Epictetus, a Stoic philosopher and former slave, said thousands of years ago: Don’t be a fault-finder. He talked about how when something happens, the only thing in our power is our attitude toward it; you can either accept it or resent it. It is not things that disturb us, but our interpretation of their significance.
So, train delayed? Fine. We get to live! We get an hour to be easy on ourselves and take inventory on our feelings! What a gift. Anyone could be mad at a delay. But what good lies there?
Will you join me today? Let’s choose the peaceful way. Next time, channel your anger or frustration — inevitable feelings – into the best energy you can.
Thoughts from Author James Clear:
"You need focus to become exceptional at anything.
Massive amounts of time and energy are wasted optimizing things that should be left undone. You have to be great at saying no."
"A gift you can give yourself right now:
Stop what you're doing. Close your eyes.
For the next 60 seconds, just breathe."
Think long-term. Act short-term.
“A key step that can help us begin to settle ourselves when we are profoundly unsettled is to come home, to ourselves, in this moment, whatever is happening. This is one way of speaking about mindfulness or being present: coming home to ourselves. When we bring our mind back to our body we come home. We could consider this state as our true home. This home inside of us is a home no one can take away from us, and it cannot be damaged or destroyed. No matter what happens around us, if we can find this home inside of us, we are always safe.”
― Kaira Jewel Lingo, We Were Made for These Times
In life, goodbyes can be a gift.
What you focus on grows.
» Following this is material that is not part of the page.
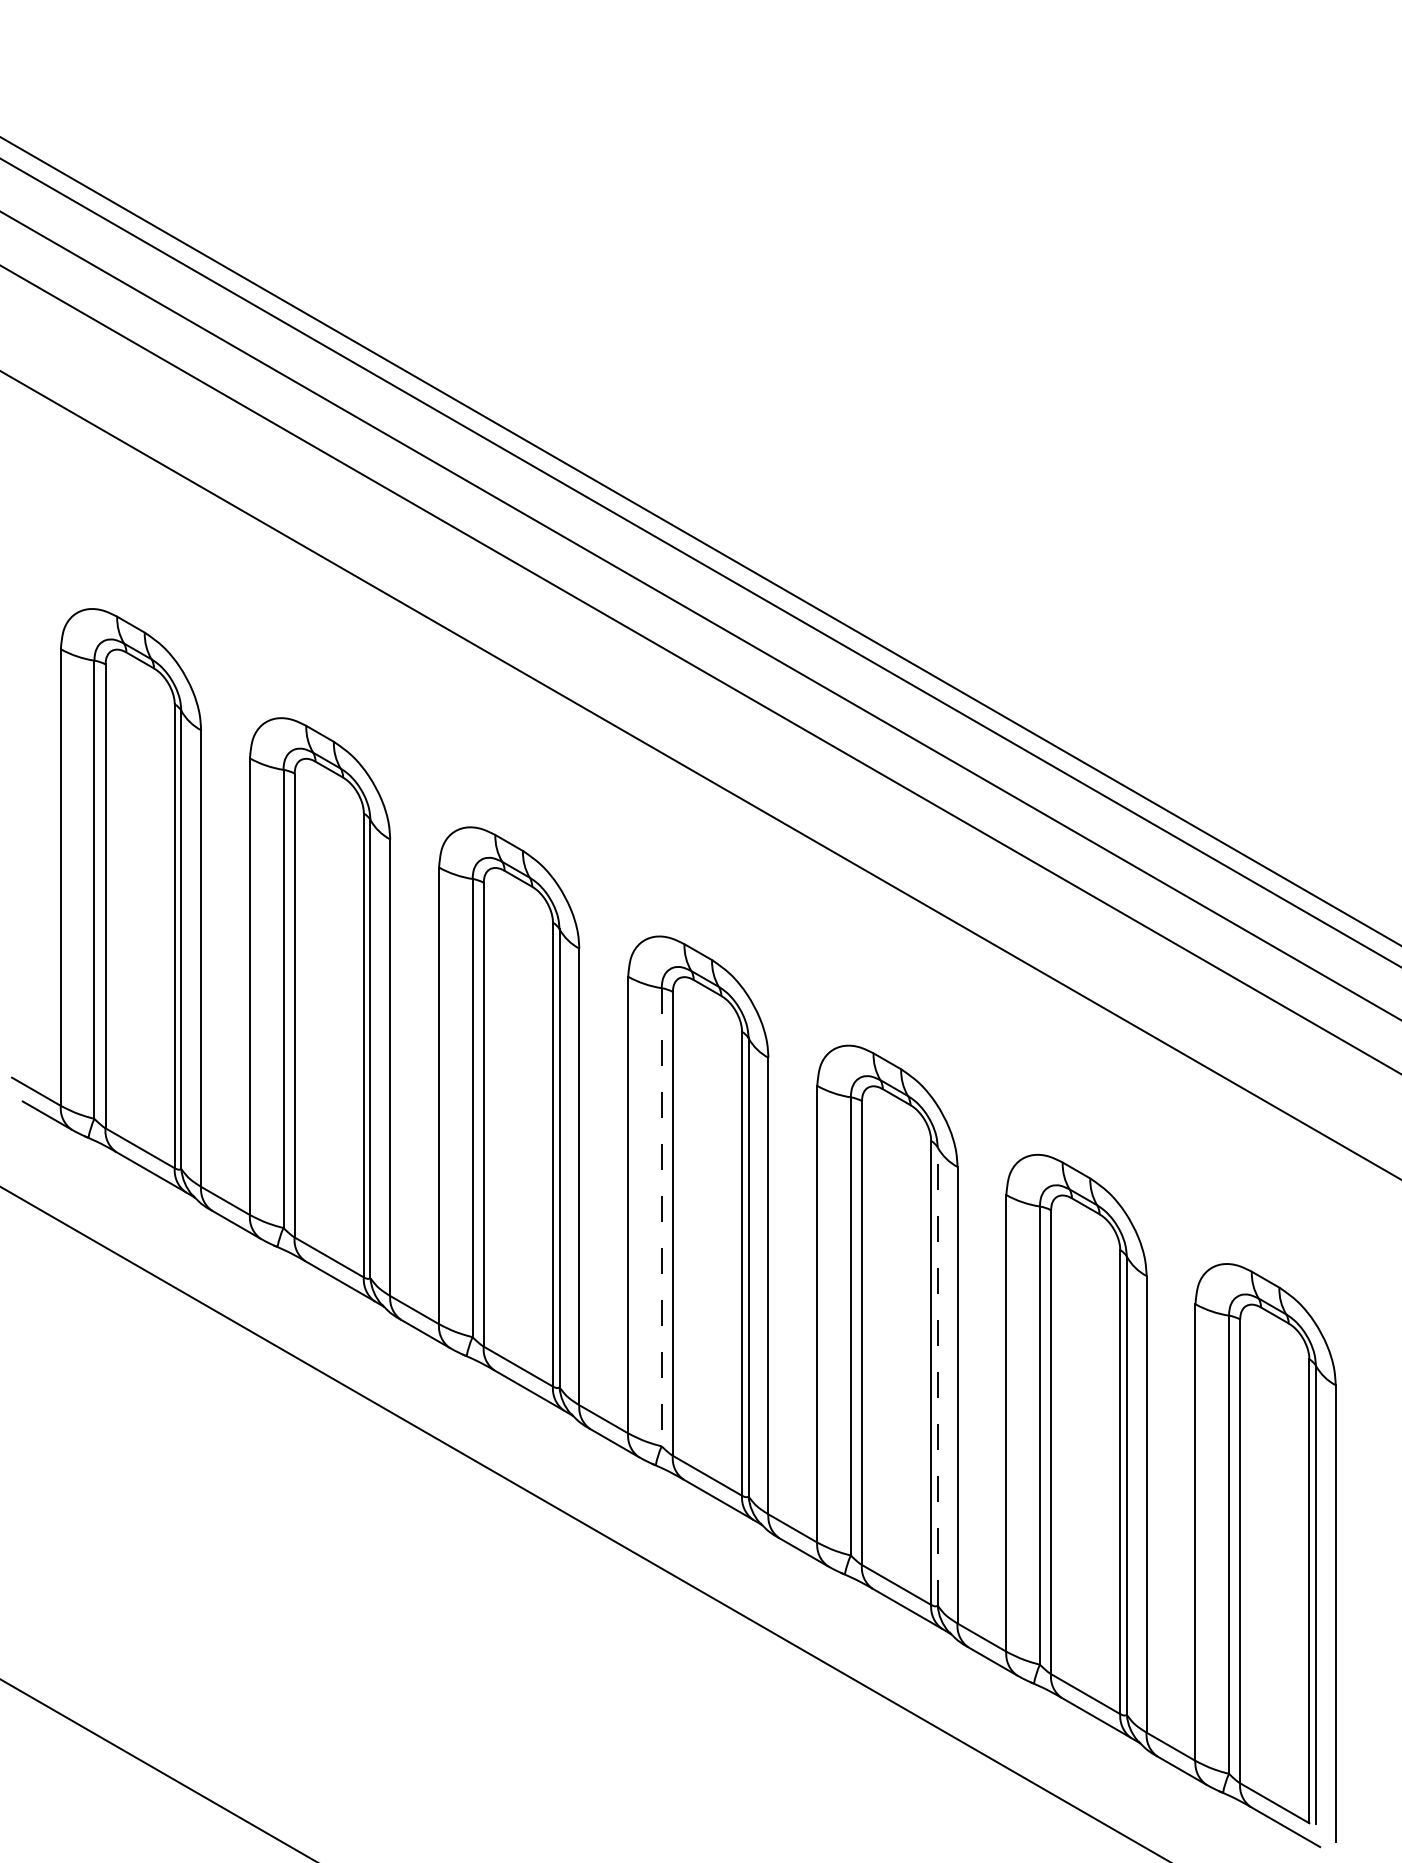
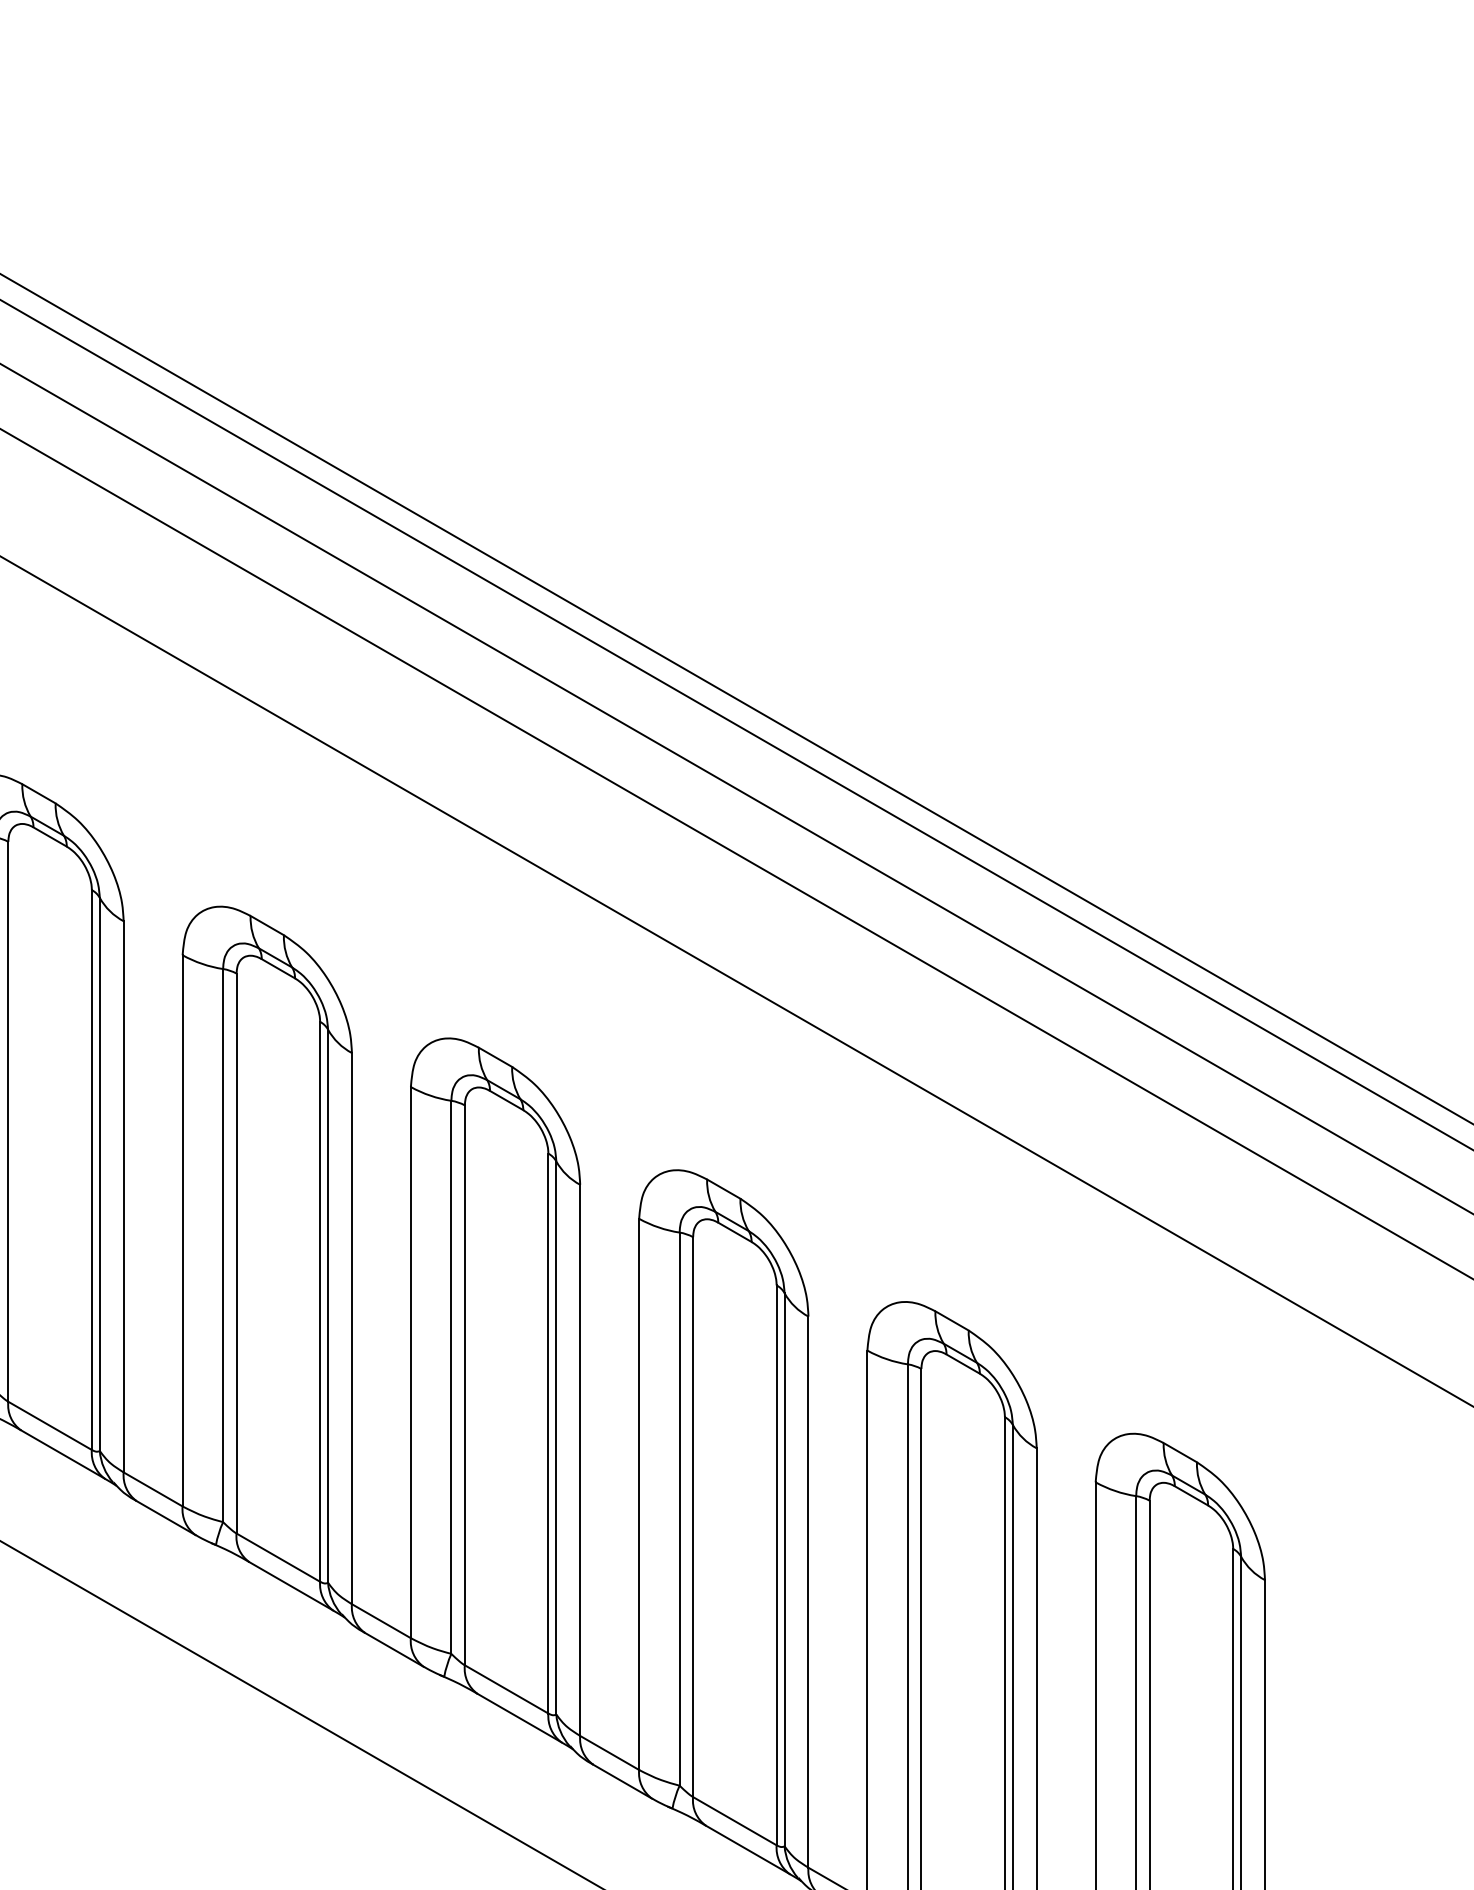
line: (661, 1217) -> (451, 1377), dashed -> solid
line: (937, 1376) -> (784, 1569), dashed -> solid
Stop micromanaging your time and start better managing your focus, so you can move forward.
Realize that life is simply a collection of little chances for happiness, each lived one moment at a time.
Patience is not about waiting, it is the ability to maintain a positive outlook while working diligently for what you believe in, step by step.
Source: Marc and Angel Hack Life
Thoughts from Taylor Swift, at an NYU speech last week, via WSJ:
Let Grudges Go
Decide what moments you want to hold on to. “The good things in your life are lighter anyway, so there’s more room for them. One toxic relationship can outweigh so many wonderful, simple joys.”
You’ll Do Cringey Stuff
That’s OK. “Cringe is unavoidable. You’re probably doing or wearing something right now that you will look back on later and find revolting and hilarious. You can’t avoid it, so don’t try to.”
Don’t Hide Enthusiasm
She said there is a stigma against eagerness. People who don’t try are seen as more chic. She disagrees: ”Never be afraid of trying.”
Mistakes Aren’t Failures
“My mistakes led to the best things in my life. Getting back up, dusting yourself off, and seeing who still wants to hang out with you afterward and laugh about it—that’s a gift.”
“One of my father’s big things is the key to success is to care, but not that much. To remain detached. To look at this situation you’re so worried about and say, ‘it’s merely a blip on the radar screen of eternity.’” — Author Rich Cohen, via the Daily Stoic
Focus on how you can serve others — it will energize you and give you a mission, while filling you with confidence. Recently, I placed in my wallet a small reminder on a sticky note: “Life is for service.” When I’m tired or hungry or moody or about to complain, I try to come back to this.
Photos of the week: a rainbow on a Sunday evening.
Question of the week: Is this worry real or is my mind just looking for something to grab onto?